Aiven Blog

Mar 21, 2023

Does Apache Kafka® really preserve message ordering?

We’re told that Apache Kafka® preserves message ordering per topic/partition, but how true is that, and how close can we come to making it true?

Francesco Tisiot

|RSS Feed

Head of Developer Experience at Aiven

One of Apache Kafka®'s most known mantras is "it preserves the message ordering per topic-partition", but is it always true? In this blog post we'll analyze a few real scenarios where accepting the dogma without questioning it could result in unexpected, and erroneous, sequences of messages.

Basic scenario: single producer

We can start our journey with a basic scenario: a single producer sending messages to an Apache Kafka topic with a single partition, in sequence, one after the other.

In this basic situation, as per the known mantra, we should expect an always correct ordering. But, is it true? Well... it depends!

The network is not equal

In an ideal world, the single producer scenario should always result in a correct ordering. But our world isn't perfect! Different network paths, errors and delays could mean that a message gets delayed or lost.

-- EXERCISE OBJECTIVE --
Continue the blog post on Kafka message ordering from the point where it stops.

-- SUPPLIED RECORDS --
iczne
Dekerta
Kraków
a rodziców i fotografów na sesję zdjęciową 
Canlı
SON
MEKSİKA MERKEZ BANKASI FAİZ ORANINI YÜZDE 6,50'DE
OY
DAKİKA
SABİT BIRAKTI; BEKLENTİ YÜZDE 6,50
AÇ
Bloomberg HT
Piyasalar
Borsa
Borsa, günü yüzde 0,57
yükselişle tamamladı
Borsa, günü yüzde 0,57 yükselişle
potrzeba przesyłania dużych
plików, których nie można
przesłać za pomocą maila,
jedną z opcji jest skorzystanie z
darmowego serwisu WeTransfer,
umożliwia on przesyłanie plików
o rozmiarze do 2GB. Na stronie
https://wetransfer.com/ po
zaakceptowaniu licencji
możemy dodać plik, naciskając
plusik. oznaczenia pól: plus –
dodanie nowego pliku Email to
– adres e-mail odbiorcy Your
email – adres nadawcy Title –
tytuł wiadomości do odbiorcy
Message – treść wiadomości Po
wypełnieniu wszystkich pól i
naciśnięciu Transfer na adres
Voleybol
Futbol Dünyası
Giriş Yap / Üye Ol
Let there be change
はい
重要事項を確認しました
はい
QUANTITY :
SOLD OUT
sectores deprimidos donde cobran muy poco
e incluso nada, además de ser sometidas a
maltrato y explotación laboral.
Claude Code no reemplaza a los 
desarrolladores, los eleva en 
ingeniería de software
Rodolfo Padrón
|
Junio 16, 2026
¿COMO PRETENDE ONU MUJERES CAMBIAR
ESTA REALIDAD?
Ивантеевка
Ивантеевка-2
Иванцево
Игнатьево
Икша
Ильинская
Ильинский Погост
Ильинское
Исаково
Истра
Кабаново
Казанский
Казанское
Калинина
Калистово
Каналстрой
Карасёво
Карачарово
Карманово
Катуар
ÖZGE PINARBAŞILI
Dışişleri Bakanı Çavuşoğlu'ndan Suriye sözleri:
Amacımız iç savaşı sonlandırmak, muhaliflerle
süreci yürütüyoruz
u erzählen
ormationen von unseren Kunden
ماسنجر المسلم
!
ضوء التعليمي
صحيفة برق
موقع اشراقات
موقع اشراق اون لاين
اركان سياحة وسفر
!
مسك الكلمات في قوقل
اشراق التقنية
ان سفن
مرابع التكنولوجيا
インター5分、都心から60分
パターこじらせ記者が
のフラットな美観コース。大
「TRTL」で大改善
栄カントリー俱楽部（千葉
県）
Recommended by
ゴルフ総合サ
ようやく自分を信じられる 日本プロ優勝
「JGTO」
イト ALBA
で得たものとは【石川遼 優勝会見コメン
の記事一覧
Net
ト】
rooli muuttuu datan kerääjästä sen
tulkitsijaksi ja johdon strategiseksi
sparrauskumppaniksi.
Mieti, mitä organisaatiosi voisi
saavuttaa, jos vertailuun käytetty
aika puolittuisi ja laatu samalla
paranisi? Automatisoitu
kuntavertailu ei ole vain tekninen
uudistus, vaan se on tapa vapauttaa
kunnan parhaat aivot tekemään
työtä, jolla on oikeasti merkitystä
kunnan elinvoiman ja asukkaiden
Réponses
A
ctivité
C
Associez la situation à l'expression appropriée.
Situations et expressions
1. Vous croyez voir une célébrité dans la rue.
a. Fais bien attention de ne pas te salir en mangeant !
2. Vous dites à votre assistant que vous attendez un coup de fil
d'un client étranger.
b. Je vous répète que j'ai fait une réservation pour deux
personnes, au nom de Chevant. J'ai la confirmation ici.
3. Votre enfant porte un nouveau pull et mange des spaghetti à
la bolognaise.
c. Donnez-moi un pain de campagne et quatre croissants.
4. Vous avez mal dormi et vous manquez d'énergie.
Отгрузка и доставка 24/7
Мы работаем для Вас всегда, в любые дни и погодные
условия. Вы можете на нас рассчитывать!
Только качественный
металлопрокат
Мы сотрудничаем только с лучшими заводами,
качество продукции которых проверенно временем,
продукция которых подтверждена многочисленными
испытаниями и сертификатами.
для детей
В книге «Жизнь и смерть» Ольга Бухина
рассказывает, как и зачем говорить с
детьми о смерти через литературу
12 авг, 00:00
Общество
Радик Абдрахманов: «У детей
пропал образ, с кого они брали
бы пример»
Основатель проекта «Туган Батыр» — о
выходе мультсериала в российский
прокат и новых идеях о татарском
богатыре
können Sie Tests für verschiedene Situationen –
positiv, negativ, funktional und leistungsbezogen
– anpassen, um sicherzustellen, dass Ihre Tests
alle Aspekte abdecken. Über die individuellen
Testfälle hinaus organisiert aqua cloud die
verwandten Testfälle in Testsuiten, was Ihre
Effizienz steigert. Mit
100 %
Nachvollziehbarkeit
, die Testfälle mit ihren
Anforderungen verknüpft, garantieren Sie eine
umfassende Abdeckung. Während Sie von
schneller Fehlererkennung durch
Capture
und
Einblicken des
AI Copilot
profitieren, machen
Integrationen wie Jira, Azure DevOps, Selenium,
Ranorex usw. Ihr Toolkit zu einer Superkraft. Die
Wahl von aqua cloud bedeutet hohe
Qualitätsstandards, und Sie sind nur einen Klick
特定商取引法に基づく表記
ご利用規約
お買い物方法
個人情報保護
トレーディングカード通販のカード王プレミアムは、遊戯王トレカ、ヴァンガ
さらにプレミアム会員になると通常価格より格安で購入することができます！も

-- RESULT FOR THIS TASK --
Let's imagine a situation below: a single producer, sending three messages to a topic:

  • Message 1, for some reason, finds a long network route to Apache Kafka
  • Message 2 finds the quickest network route to Apache Kafka
  • Message 3 gets lost in the network

Even in this basic scenario, with only one producer, we could get an unexpected series of messages in the topic.
The end result on the Kafka topic will show only two events being stored, with the unexpected ordering 2, 1.

If you think about it, it's the correct ordering from the Apache Kafka point of view: a topic is only a log of information and Apache Kafka will write the messages to the log depending on when it "senses" the arrival of a new event. It's based on Kafka ingestion time and not on when the message was created (event time).

Acks and retries

But, not all is lost! If we look into the producing libraries (aiokafka being an example) we have ways to ensure that messages are delivered properly.

First of all, to avoid the problem with the message 3 in the above scenario, we could define a proper acknowledgment mechanism. The acks producer parameter allows us to define what confirmation of message reception we want to have from Apache Kafka.

Setting this parameter to 1 will ensure that we receive acknowledgment from the primary broker responsible for the topic (and partition). Setting it to all will ensure that we receive the ack only if both the primary and the replicas correctly store the message, thus saving us from problems when only the primary receives the message and then fails before propagating it to the replicas.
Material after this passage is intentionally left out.